Items from a dataset

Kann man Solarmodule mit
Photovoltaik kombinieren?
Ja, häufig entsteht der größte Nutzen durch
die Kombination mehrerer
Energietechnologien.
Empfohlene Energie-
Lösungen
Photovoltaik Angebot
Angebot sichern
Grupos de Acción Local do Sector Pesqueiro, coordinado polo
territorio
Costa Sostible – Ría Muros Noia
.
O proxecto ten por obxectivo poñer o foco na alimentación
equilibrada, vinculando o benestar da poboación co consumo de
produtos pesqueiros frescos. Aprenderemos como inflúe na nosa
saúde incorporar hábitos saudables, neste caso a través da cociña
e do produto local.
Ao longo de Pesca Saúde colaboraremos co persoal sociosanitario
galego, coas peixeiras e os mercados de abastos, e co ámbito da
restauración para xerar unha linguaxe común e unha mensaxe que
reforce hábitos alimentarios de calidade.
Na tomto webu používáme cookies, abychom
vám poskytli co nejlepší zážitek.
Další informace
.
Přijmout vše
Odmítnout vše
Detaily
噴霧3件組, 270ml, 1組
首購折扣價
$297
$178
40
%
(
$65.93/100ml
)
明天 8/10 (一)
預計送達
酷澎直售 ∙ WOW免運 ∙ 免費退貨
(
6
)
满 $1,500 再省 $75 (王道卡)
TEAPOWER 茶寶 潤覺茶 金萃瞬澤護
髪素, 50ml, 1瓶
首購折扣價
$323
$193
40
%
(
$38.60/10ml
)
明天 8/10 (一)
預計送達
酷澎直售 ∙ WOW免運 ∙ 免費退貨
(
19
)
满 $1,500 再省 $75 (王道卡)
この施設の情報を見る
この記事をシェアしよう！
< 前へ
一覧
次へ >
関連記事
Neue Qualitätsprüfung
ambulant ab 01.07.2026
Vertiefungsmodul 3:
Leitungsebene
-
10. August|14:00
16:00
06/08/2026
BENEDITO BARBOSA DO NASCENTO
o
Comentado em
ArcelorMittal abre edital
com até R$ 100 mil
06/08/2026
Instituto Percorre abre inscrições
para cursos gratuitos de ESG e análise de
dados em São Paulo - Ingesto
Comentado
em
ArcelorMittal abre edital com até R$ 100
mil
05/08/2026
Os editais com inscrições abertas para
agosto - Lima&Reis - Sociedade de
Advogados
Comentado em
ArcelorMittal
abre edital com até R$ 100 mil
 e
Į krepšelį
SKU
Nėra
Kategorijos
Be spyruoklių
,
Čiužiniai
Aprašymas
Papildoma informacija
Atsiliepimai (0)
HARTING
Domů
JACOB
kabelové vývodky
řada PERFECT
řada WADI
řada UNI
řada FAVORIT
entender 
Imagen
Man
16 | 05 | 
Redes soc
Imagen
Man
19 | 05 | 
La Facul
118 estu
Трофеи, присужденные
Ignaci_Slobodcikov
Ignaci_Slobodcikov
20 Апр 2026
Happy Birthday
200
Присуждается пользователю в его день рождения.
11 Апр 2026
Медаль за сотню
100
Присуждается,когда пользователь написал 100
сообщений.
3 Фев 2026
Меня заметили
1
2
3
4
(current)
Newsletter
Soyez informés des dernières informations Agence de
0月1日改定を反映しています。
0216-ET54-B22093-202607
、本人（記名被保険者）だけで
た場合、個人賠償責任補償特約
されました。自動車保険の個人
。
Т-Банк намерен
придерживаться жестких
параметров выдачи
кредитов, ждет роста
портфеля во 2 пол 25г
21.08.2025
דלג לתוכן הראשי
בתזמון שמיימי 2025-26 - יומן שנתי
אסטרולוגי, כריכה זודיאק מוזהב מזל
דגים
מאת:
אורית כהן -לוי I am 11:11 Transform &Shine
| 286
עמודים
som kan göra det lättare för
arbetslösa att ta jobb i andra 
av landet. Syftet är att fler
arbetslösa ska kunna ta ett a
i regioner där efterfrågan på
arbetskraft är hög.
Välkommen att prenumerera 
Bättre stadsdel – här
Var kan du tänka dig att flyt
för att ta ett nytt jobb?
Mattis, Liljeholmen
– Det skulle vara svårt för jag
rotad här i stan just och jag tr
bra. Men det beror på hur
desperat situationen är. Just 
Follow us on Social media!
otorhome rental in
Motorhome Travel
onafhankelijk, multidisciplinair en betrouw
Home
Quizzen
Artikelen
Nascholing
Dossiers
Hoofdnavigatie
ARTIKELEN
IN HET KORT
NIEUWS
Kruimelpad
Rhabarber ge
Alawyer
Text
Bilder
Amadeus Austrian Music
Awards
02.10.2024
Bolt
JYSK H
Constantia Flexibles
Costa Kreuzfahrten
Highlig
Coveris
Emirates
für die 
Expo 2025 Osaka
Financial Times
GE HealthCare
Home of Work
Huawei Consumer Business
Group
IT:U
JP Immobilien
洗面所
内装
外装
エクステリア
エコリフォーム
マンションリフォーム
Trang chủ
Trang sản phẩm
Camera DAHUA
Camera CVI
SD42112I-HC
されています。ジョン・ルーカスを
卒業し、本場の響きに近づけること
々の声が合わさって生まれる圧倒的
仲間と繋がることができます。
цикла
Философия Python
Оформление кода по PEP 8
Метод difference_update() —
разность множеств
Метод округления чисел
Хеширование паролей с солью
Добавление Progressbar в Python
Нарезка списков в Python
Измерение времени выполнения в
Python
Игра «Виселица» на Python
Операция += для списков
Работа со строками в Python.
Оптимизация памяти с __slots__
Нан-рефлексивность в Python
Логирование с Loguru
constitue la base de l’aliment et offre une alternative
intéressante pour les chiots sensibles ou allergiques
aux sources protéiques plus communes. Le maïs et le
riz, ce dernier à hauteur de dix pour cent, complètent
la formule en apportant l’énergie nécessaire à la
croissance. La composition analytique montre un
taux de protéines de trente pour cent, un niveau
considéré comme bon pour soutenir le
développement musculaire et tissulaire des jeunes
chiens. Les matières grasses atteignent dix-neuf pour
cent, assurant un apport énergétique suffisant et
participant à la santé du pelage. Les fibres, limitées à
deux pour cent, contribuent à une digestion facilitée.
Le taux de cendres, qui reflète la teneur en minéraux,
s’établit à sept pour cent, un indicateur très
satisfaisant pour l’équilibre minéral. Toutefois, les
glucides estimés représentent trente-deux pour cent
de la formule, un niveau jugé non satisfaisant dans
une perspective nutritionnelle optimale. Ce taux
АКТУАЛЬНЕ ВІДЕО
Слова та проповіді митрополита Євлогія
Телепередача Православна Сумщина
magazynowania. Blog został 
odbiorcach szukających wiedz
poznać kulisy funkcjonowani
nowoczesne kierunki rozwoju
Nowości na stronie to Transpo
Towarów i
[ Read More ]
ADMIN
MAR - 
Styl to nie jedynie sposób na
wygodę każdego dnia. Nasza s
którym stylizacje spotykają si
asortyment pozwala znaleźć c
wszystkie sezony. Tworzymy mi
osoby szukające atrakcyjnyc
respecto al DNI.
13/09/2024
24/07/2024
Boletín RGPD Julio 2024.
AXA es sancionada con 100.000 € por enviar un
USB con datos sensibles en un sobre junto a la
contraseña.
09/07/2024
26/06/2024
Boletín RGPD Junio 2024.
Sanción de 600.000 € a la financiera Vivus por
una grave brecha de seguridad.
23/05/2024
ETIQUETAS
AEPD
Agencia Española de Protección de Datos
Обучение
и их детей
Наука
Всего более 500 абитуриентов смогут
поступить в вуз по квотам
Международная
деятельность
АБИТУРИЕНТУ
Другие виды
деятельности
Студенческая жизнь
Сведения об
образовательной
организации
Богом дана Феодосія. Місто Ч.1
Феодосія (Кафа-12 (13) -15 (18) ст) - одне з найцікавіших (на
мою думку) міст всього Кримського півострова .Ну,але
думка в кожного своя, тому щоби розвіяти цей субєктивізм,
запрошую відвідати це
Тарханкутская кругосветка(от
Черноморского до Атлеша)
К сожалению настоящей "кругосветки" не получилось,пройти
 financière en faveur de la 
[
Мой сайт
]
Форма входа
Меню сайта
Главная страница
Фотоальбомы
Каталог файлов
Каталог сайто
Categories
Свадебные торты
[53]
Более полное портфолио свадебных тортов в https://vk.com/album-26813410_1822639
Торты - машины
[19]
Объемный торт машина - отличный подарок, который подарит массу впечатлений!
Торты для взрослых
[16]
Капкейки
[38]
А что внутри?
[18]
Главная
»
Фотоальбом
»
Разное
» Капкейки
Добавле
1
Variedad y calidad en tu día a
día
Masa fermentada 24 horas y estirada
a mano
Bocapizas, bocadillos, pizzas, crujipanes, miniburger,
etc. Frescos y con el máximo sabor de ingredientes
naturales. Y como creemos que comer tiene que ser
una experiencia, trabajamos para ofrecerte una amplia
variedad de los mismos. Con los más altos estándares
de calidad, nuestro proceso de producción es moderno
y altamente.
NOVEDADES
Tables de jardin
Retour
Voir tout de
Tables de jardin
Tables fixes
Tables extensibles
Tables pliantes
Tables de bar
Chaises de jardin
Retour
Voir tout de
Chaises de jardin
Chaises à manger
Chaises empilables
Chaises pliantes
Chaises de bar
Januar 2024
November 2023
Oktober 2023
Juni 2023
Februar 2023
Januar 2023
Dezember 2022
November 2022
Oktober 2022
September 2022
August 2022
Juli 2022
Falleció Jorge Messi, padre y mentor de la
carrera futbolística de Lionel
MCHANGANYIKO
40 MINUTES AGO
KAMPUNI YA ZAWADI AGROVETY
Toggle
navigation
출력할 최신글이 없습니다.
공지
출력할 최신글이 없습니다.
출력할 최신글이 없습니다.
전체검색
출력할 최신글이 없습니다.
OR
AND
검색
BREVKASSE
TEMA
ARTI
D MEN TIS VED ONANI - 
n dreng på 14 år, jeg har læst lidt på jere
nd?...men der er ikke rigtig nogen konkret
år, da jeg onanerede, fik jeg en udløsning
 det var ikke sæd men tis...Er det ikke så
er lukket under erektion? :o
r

• _TASK INSTRUCTIONS_
Copy out, word for word, the lines that run from the start of the records through the line containing "O proxecto ten", including both of those lines.

• _ANSWER FOR THE TASK_
Kann man Solarmodule mit
Photovoltaik kombinieren?
Ja, häufig entsteht der größte Nutzen durch
die Kombination mehrerer
Energietechnologien.
Empfohlene Energie-
Lösungen
Photovoltaik Angebot
Angebot sichern
Grupos de Acción Local do Sector Pesqueiro, coordinado polo
territorio
Costa Sostible – Ría Muros Noia
.
O proxecto ten por obxectivo poñer o foco na alimentación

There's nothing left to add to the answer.